O Capitão Silveira vira-se para mim e diz:
“Gato, vá busca-lo!”
Claro, eu estava de serviço nesse dia. Coloquei sobre mim uma capa de oleado, camuflada, daquelas que o pessoal que andava no mato usava e que também serviam para fazer uma mini tenda, e avancei para as pistas.
Continuava a chover torrencialmente e coloquei-me sobre a linha do taxiway mesmo na entrada do estacionamento. Ouvia o ruido dos potentes motores a aproximarem-se cada vez mais mas sem qualquer referência visual. Depois de alguns momentos que me pareceram uma eternidade, aparece-me a cerca de 15 metros mais ou menos um monstro enorme. Estava de braços abertos e lembro-me de os ter abanado para cima e para baixo para que os pilotos me vissem. Assim aconteceu, vi um sorriso na cara do piloto tal era a proximidade e também porque o Nordatlas tinha uma boa visibilidade frontal. Comprimentámo-nos com uma palada e lá encaminhei o aparelho para o seu lugar no estacionamento mesmo debaixo daquela chuva intensa.
A tripulação fez os seus procedimentos e entregaram-me o avião para descarregar.
O 6402 estacionado no AT2 - foto de Carlos Firmino

A chuva parou nesse instante, e digo instante porque em S.Tomé era mesmo assim. Passado pouco tempo não havia água na placa e o céu apresentava um azul lindo.

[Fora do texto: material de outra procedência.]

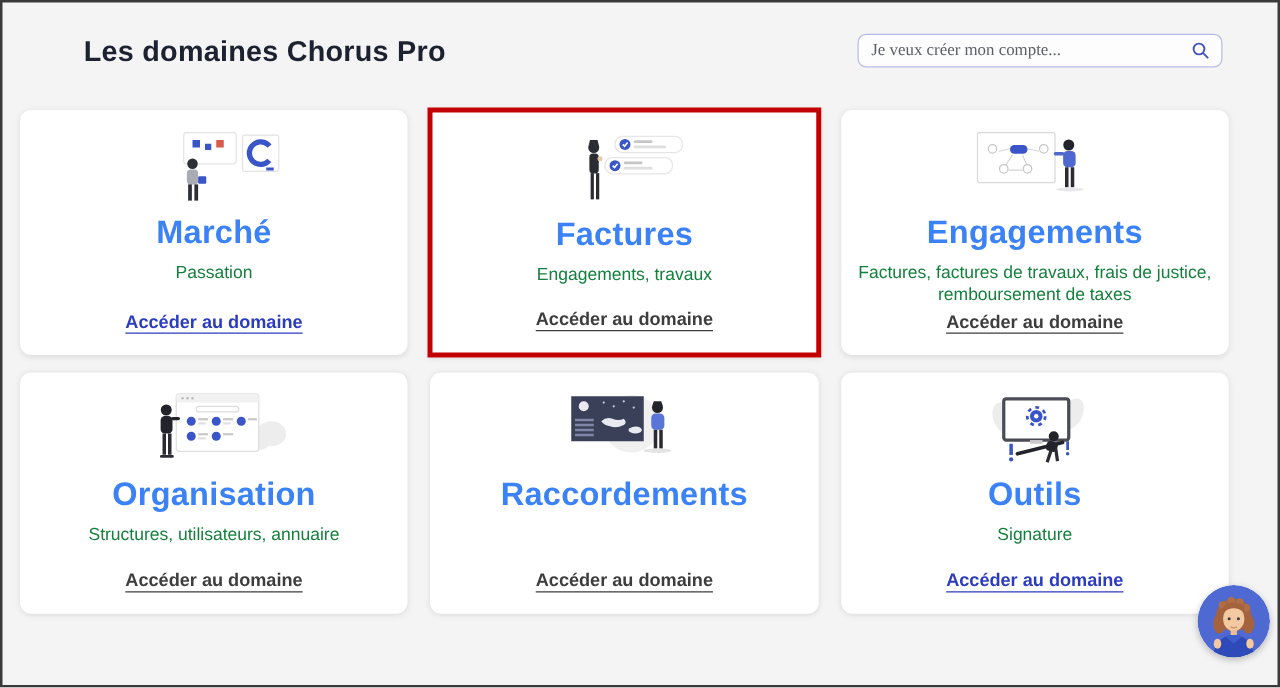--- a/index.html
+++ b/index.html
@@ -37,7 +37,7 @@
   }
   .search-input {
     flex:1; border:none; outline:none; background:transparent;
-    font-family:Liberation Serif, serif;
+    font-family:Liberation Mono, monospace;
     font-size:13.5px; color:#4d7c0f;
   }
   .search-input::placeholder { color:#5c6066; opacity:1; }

A tripulação assim que abandonou o aparelho dirigiu-se para o bar onde comemoraram com o pessoal de terra a vitória de terem conseguido aterrar naquelas condições.
Como esta, existirão com certeza muitas aventuras passadas pelo nosso pessoal durante o serviço que prestaram na sua vida militar.
Nunca esquecerei esta estória, que conto aos meus amigos muitas vezes, salientando a coragem da nossa gente e o profissionalismo dos elementos que formaram e formam a nossa Força Aérea.